Хочу о многом спросить Ганса и не могу, рот не открывается. Я все помню, темень в камере, и как меня допрашивали и били, помню, как в первый день ведро опрокинул, как пожилой охранник дал мне одеяло, как столкнули меня с лестницы вниз… Яркий свет прожектора помню и черную тьму. А вот дальше — ничего. Наверное, я потерял сознание. Ганс говорит, что у меня было сотрясение мозга. Поит меня чаем, дает немного поесть. Наверное, в чае было снотворное, я тут же засыпаю.
Когда просыпаюсь, уже утро. Ганс стоит рядом и улыбается. Рассказывает мне про себя; ему скоро шестьдесят, у него семья, двое детей. По профессии он учитель. Старается помочь мне заговорить. Это удается не сразу; только через несколько дней и после наших долгих стараний произношу наконец первые слова членораздельно.
С каждым днем это удается лучше, иногда уже по два или три слова подряд. А сегодня сняли повязку с головы; раны на ней затянулись, подбородок и челюсти уже почти не болят. Вот мне разрешили подняться, пробую сделать это без помощи Ганса, и тут же чувствую такое головокружение, что валюсь обратно на кровать. А утром тренируюсь, чтобы произносить внятно «Доброе утро, Ганс!» и «Как твои дела?». Когда он пришел и фразы мне удались, я немного расплакался от радости. А Ганс обнял меня, прижал к груди. И пошел за доктором. Она пришла, стала меня осматривать и улыбнулась, когда я произнес: «Доброе утро, доктор Златкис!» Еще пока заикаюсь, но ведь целую фразу сказал. Хотел бы сказать гораздо больше, да только мысли мои бегут быстрее, чем рот действует. «Я говорить alles gut, все будет хорошо, будешь здоров, Ганс хорошо!» — успокаивает меня доктор и уходит. А мы с Гансом остаемся заниматься моей речью.
Когда меня выписывают из лазарета, уже зима. Я получил новое обмундирование, Ганс раздобыл мне даже новые ботинки и новую шинель. Она великовата, но это лучше, чем если б была мала. Я бы с удовольствием остался с Гансом, моим благодетелем, но ведь пленному не полагается иметь свои желания, ему полагается подчиняться.
Представляюсь старшему по комнате, он велит занимать прежнее место на нарах.
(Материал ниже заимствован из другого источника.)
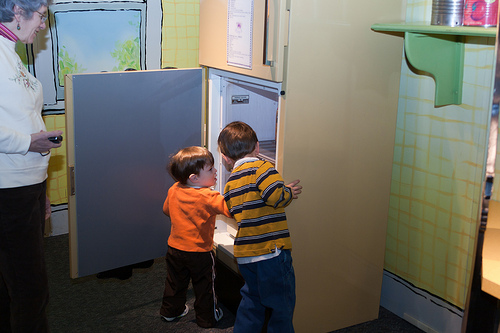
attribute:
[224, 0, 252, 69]
paper — white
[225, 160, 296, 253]
shirt — striped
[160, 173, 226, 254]
shirt — orange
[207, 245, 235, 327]
stripe — white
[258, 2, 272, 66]
handle — brown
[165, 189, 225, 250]
shirt — orange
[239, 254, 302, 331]
jeans — blue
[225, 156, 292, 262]
shirt — yellow , black, striped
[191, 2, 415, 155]
refrigerator — tan, open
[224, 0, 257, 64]
paper — white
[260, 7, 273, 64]
handle — silver, metal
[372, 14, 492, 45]
shelf — wooden, green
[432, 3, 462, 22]
canister — silver, metal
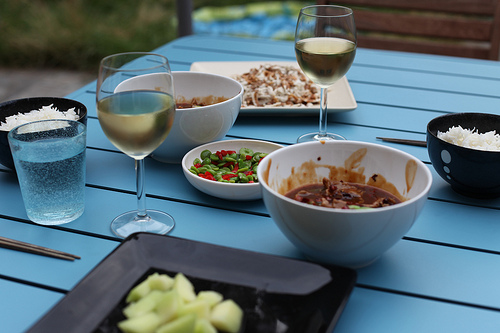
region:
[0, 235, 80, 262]
Pair of chopsticks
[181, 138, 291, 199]
Vegetables in a small white bowl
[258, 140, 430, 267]
Pork strips in barbecue sauce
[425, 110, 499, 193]
Black bowl filled with white rice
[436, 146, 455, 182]
Three gray circles on a black bowl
Что у меня там оставалось, того уже нет, «хозяин сменился». Жаль мне только ножика для чистки картофеля, но ничего не поделаешь — что с возу упало, то пропало. Раньше за воровство у товарища сажали под арест… Соседи по нарам меня уже забыли, никто не знает, где я пробыл несколько недель. Здесь так — если кто несколько дней отсутствует, значит, НКВД «позаботился», послали того в далекие места, на Дальний Восток большого Советского Союза. И что я долго лежал в лазарете, тоже бы вроде никто вокруг не знает.
Не успел я толком устроиться, как меня опять позвали — к капитану Лысенко! По дороге туда чувствую, что второй раз не выдержу, лучше повешусь или еще как-нибудь покончу с собой. А ноги у меня подкашиваются, и я не знаю — это от страха или от ненависти к этим мучителям, от которых никто меня не спасет?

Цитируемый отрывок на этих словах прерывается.